By Ann Koppy, BHSoc Historian
One hundred years ago, Beaverton was a small farming community with a population of about 400. The 1912 4 of July celebration exemplified the spirit of rural America: parade, sports, picnic, speeches, and buildings embellished by flags, streamers, and bunting.
Independence Day Parade
Parade Grand Marshal Floyd Allen was followed by the Beaverton Military Band that marched east on unpaved Broadway Street, led by C.R.A. Holman. In a typical year, the Grand Army of the Republic (Union veterans of the Civil War) participated with a fife and drum corps, wearing their blue uniforms. “The Goddess of Liberty” was title given to one of the town’s popular and attractive young women and she got to ride in an elaborately-decorated horse-drawn float, holding the new 48-star U.S. flag.

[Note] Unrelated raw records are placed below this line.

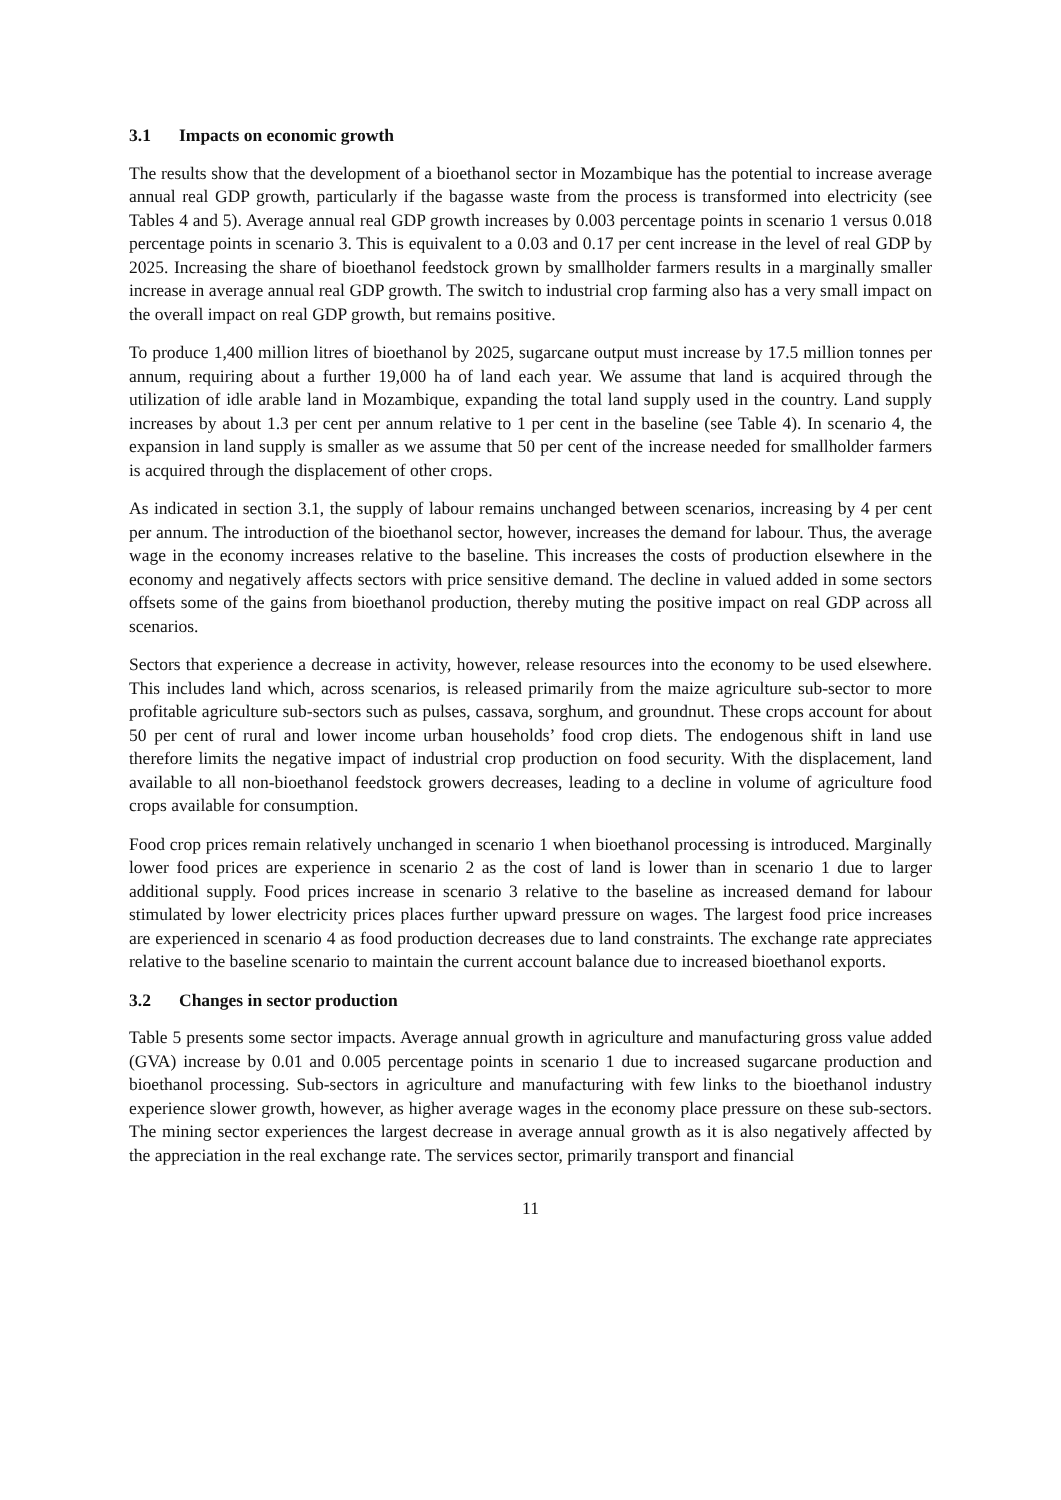3.1 Impacts on economic growth
The results show that the development of a bioethanol sector in Mozambique has the potential to increase average annual real GDP growth, particularly if the bagasse waste from the process is transformed into electricity (see Tables 4 and 5). Average annual real GDP growth increases by 0.003 percentage points in scenario 1 versus 0.018 percentage points in scenario 3. This is equivalent to a 0.03 and 0.17 per cent increase in the level of real GDP by 2025. Increasing the share of bioethanol feedstock grown by smallholder farmers results in a marginally smaller increase in average annual real GDP growth. The switch to industrial crop farming also has a very small impact on the overall impact on real GDP growth, but remains positive.
To produce 1,400 million litres of bioethanol by 2025, sugarcane output must increase by 17.5 million tonnes per annum, requiring about a further 19,000 ha of land each year. We assume that land is acquired through the utilization of idle arable land in Mozambique, expanding the total land supply used in the country. Land supply increases by about 1.3 per cent per annum relative to 1 per cent in the baseline (see Table 4). In scenario 4, the expansion in land supply is smaller as we assume that 50 per cent of the increase needed for smallholder farmers is acquired through the displacement of other crops.
As indicated in section 3.1, the supply of labour remains unchanged between scenarios, increasing by 4 per cent per annum. The introduction of the bioethanol sector, however, increases the demand for labour. Thus, the average wage in the economy increases relative to the baseline. This increases the costs of production elsewhere in the economy and negatively affects sectors with price sensitive demand. The decline in valued added in some sectors offsets some of the gains from bioethanol production, thereby muting the positive impact on real GDP across all scenarios.
Sectors that experience a decrease in activity, however, release resources into the economy to be used elsewhere. This includes land which, across scenarios, is released primarily from the maize agriculture sub-sector to more profitable agriculture sub-sectors such as pulses, cassava, sorghum, and groundnut. These crops account for about 50 per cent of rural and lower income urban households’ food crop diets. The endogenous shift in land use therefore limits the negative impact of industrial crop production on food security. With the displacement, land available to all non-bioethanol feedstock growers decreases, leading to a decline in volume of agriculture food crops available for consumption.
Food crop prices remain relatively unchanged in scenario 1 when bioethanol processing is introduced. Marginally lower food prices are experience in scenario 2 as the cost of land is lower than in scenario 1 due to larger additional supply. Food prices increase in scenario 3 relative to the baseline as increased demand for labour stimulated by lower electricity prices places further upward pressure on wages. The largest food price increases are experienced in scenario 4 as food production decreases due to land constraints. The exchange rate appreciates relative to the baseline scenario to maintain the current account balance due to increased bioethanol exports.
3.2 Changes in sector production
Table 5 presents some sector impacts. Average annual growth in agriculture and manufacturing gross value added (GVA) increase by 0.01 and 0.005 percentage points in scenario 1 due to increased sugarcane production and bioethanol processing. Sub-sectors in agriculture and manufacturing with few links to the bioethanol industry experience slower growth, however, as higher average wages in the economy place pressure on these sub-sectors. The mining sector experiences the largest decrease in average annual growth as it is also negatively affected by the appreciation in the real exchange rate. The services sector, primarily transport and financial
11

The parade route passed in front of Morse Hall, the Bank of Beaverton, M.P. Cady’s general merchandise store, and Gus Rossi’s 1900 Saloon. Male spectators quenched their thirst, enjoying a cold mug of Mt. Hood beer, brewed in Southeast Portland by a German family. Or perhaps Henry Weinhard’s Columbia beer (3.5 – 4% alcohol) was more to their liking.
Celebrating the Day
A traditional program likely featured a patriotic (and lengthy) oration by a local dignitary, group singing, a reading the Declaration of Independence, and a lavish outdoors repast. Regular athletic events of the era consisted of tug of war, a Beaverton baseball team game (played in a field east of the Oregon Electric Railroad depot near current day Beaverton Townsquare), and foot races for men, children, and women (although for the women who mostly wore ankle length skirts, long-sleeved and high-collared blouse, petticoat, corset, and corset cover, this was not an easy undertaking!).
The most anticipated treat of the day: Ice Cream!
Locals eagerly anticipated the banana splits that were annually given away at the booth operated by George and Lillian Thyng, owners of a popular Beaverton confectionary also located on Broadway Steet. Only available only during summer months, neighbors would layer Lillian’s specialty homemade toppings over ice cream ordered from Washington Creamery or Crystal Ice & Storage in Portland.
1912 Celebrations include Railroad Extension
The “longest and best pageant ever seen in the Willamette Valley” celebrated the extension of the Oregon Electric rail line from Portland to Albany. A special excursion—round trip 80 cents that day only– left the Jefferson & Front Street station at 9 a.m., arrived 90 minutes later, and returned in the evening. Newspapers reported exuberant crowds of 30,000 from the Portland area, Salem, and Eugene converging for a celebratory occasion as civic, railroad, and club officials praised the advent of fast, frequent service to transport passengers and farm products.
Getting back to Work
July 4, 1912 fell on a Thursday. After taking time off for fun and festivities, Beaverton’s laborers, farmers, professionals, shopkeepers, and housewives returned to their daily routines on Friday, perhaps looking forward to Labor Day, the next official holiday.